The telescope balancing system at the W.M. Keck Observatory would benefit from an improvement from a manual system to an automatic system to increase efficiency, maximize safety, and improve nightly observation time. Every time an observing instrument changes, the 300-ton telescopes must be rebalanced back to within 5-10 lbs. Currently, this is done using steel plates manually bolted to the end of the telescope. Our team designed and built a 1/10 length scale model of an automatic balance system mounted on a simplified 1/10 scale model of the Keck 1 Telescope. The modeled system uses a stepper motor-driven lead screw to move a weighted carriage along the length of the telescope model, providing an accurate proof of concept representation of how the balance system will work at the full scale. The control system was coded with the Keck Observatory’s current software in mind, and measures imbalance using the current output of the DC motors that drive the telescope angle. The control system uses this measurement to calculate the required distance for the weight carriage to move, resulting in a near-perfectly balanced telescope.

Obermeyer Hydro Inc. has tasked our team with creating a benchtop test stand to enable the further development of their new toroidal impeller design. This unique new pump system stands to revolutionize the pumped storage hydropower industry that accounts for 93% of utility-scale energy storage in the United States. Boasting improved efficiency within a smaller footprint, their well based turbine system is capable of being implemented for a lower financial and environmental cost to more communities worldwide. To fine tune their impeller design for final production, our team has created a test stand to monitor dangerous cavitation development during operation in extreme operating parameters.
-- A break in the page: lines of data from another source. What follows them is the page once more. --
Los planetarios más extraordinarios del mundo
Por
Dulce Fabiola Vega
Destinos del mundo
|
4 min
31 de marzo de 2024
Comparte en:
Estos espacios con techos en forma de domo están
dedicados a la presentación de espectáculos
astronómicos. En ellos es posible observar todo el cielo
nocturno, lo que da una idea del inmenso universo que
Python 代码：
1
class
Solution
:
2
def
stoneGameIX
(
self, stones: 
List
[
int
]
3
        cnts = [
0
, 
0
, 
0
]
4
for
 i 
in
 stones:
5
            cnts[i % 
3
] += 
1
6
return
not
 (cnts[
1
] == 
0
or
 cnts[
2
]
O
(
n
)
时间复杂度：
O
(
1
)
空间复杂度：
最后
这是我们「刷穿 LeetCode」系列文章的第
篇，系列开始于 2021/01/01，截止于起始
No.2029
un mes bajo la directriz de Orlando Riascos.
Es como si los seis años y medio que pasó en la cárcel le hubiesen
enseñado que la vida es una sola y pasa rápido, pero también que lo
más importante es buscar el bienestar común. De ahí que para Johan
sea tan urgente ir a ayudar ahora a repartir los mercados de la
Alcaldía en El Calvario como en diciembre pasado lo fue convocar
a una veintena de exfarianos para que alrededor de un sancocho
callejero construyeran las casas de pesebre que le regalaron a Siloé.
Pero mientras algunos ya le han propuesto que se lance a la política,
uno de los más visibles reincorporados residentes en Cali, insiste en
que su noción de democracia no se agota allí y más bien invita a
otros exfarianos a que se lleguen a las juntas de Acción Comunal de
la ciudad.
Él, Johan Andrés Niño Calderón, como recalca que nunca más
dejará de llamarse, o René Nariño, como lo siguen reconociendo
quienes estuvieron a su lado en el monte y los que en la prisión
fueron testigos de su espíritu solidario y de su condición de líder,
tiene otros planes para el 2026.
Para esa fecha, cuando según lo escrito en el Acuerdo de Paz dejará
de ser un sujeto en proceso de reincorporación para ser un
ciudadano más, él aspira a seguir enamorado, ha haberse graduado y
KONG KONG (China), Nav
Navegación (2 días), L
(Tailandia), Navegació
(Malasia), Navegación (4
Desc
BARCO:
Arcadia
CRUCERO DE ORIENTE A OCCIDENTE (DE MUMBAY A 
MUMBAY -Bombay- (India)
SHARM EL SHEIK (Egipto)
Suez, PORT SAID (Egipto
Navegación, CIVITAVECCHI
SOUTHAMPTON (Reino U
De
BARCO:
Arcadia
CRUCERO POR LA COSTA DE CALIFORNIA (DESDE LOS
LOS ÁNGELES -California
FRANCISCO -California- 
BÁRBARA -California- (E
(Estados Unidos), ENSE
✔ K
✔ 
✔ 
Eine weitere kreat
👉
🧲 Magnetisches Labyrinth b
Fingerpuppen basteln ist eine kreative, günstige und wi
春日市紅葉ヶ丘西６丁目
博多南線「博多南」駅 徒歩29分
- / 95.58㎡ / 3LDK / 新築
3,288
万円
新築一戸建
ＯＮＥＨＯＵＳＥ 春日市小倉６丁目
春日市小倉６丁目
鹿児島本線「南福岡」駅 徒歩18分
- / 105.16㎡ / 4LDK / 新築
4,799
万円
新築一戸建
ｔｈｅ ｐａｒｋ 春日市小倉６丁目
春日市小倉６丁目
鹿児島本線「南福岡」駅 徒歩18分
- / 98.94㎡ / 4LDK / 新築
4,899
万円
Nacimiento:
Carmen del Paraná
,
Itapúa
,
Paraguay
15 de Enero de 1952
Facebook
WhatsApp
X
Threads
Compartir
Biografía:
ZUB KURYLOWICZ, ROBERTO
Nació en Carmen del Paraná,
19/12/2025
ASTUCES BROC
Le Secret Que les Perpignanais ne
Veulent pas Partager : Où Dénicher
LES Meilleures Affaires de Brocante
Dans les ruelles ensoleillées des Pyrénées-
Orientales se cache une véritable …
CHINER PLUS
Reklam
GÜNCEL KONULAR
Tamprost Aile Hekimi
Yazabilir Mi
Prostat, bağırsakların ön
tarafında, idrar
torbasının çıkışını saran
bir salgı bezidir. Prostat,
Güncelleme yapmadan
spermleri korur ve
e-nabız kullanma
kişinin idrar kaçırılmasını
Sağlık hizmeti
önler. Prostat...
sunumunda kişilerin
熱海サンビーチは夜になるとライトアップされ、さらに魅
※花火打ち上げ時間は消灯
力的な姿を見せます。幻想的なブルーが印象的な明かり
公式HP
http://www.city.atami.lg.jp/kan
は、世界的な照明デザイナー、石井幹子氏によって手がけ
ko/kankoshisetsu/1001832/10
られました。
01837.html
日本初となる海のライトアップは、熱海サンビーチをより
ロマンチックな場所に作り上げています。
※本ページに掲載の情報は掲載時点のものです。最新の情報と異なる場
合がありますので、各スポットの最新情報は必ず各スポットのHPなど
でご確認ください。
Our project features a transparent acrylic housing enabling the impeller and diffuser system to be visually monitored for cavitation during operation. A motor speed controller working alongside gate and ball valves within the 4” diameter plumbing allows control of the operating conditions. A custom symmetric 24” long venturi tube, tachometer, cradle dynamometer and pressure instruments are in place to measure pump performance. On top of all this, the pump stand also has the added benefit of demonstrating their innovative product to potential investors as well as the general public.

The USDA is searching for an automated and precise method to distribute, count, and track oral rabies vaccinations (ORV) using helicopters. They require a durable, dependable, and user-friendly device to enhance the effectiveness of the ORV baits. Our team has created a device that utilizes a screw conveyor, vibratory motors, and rollers to sort the baits. A mounted laser records the count, altitude, velocity, and coordinates of the baits as they are released from the device. Developing a device that works with the unique characteristics of ORV baits presented challenges that our team handled through extensive research, testing, and analysis. This innovation will help in the fight against the rabies epidemic in the United States.